中学時代のぼくは、とにかく目立たない存在だった。
傍目から見て「話し掛けづらい」とか「何を考えてるかわからない」とか思われていただろうし、自分でもその自覚はあった。
できるだけ目立ちたくなかったから変化を恐れた。
それは「髪を切る」というだけのことでも同じだった。
髪を切った翌日、誰かに「髪切った?」と声をかけられるのが嫌だった。
自分に自信がなかったから、「髪を切った」という事実に気づかれて注目されるのが嫌だったのだ。
だからぼくはそのときまで髪を切ってくれていた親に「できるだけ変わらないようにして」などと無理難題な注文をしていつも親を困らせていた。

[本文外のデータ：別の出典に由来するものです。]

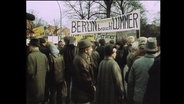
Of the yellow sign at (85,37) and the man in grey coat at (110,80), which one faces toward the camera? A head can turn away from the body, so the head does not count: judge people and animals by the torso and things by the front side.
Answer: the yellow sign

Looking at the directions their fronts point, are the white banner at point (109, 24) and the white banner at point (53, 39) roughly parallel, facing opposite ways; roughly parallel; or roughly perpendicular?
roughly parallel

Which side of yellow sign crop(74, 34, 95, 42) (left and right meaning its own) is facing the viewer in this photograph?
front

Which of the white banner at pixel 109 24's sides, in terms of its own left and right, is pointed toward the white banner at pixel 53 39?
right

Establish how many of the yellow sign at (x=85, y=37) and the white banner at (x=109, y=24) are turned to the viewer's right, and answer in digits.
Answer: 0

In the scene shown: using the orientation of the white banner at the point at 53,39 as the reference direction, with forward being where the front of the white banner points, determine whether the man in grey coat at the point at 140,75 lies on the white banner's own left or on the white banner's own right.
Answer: on the white banner's own left

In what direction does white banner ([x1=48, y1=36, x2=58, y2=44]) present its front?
toward the camera
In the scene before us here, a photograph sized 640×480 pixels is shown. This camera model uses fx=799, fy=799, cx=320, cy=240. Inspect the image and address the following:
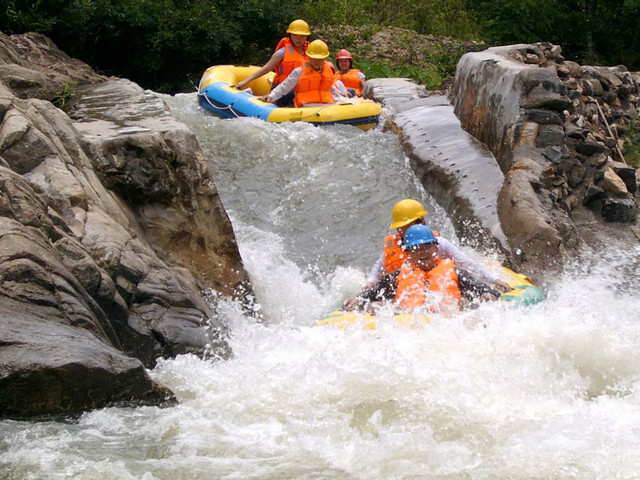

でも、心のどこかではこれじゃだめだとわかっていたし、こんな自分から変わりたいと願っていた。
中学を卒業し高校に上がる前、ぼくは初めて美容院に行った。
親に美容院に行きたいと伝えると、どこか嬉しそうな表情をして美容院代を手に握らせてくれた。
母の知り合いに美容院をやってる人がいるらしく、連絡はしておくからとにかく行ってきなさいと背中を叩かれた。
いま思えば、その母の知り合いがやっている美容院というのは、主な客層が妙齢の主婦という「なんちゃって美容院」だったのだが、当時のぼくは知るはずもなかった。
とにかくぼくはヘアカタログ片手に自転車で美容院に向かった。
実はもう注文する髪型に目星をつけていたのだ。事前にコンビニでヘアカタログを買って自分に似合いそうな髪型を見つけておいた。
しかしぼくは不安だった。
当たり前だがヘアカタログに載っているモデルたちはみんなかっこいい。自分なんかと比べるのもおこがましいくらいに輝いている。
そんなかっこいいモデルを指差して「こんな感じで...」などと言ってしまったら美容師に笑われるんじゃないか...
当然、そんなことで笑う美容師なんていないし、いたとしても人として最低なので気にする必要などない。
しかし当時はまだ中学を卒業したばかりの時分、しかも初めて美容院へ行くという状況では不安になるのもまた当然だった。
そうこうしているうちに美容院へ到着。恐る恐るドアを開けると、優しそうなおばさんが笑顔で出迎えてくれた。
言われるまま大きな鏡の前の椅子に座る。
「じゃあ、どうする?」
鏡越しにぼくの顔を見ながらおばさんが言った。
ぼくは持ってきたヘアカタログを取り出し、折り目のついたそのページを開き、恐る恐るひとりのモデルの写真を指差した。
おばさんはヘアカタログを手に取りしばらく写真を眺めた後、「了解!」と言った。
髪を切り始めたあたりから記憶がない。
美容院へ行こうと決めたときから緊張が高まりはじめ、髪型を伝えたところで緊張がピークを迎えてしまい、それ以降、ぼくの脳は記憶することを放棄した。
気づいたら終わっていた。
鏡の中には見違えたぼくがいた...ように思う。
正直、鏡を見るのが恐くて直視できなかった。
ただ、今までは髪を切った翌日、そのことを誰かに気づかれるのが嫌だったが、今は別に気づかれても構わない、いや、むしろ気づいてほしいとさえ思えた。
鏡の中の自分はやっぱり恥ずかしくてまともに見れなかったけど、ちょっとだけ自分に自信が持てた初めての日だった。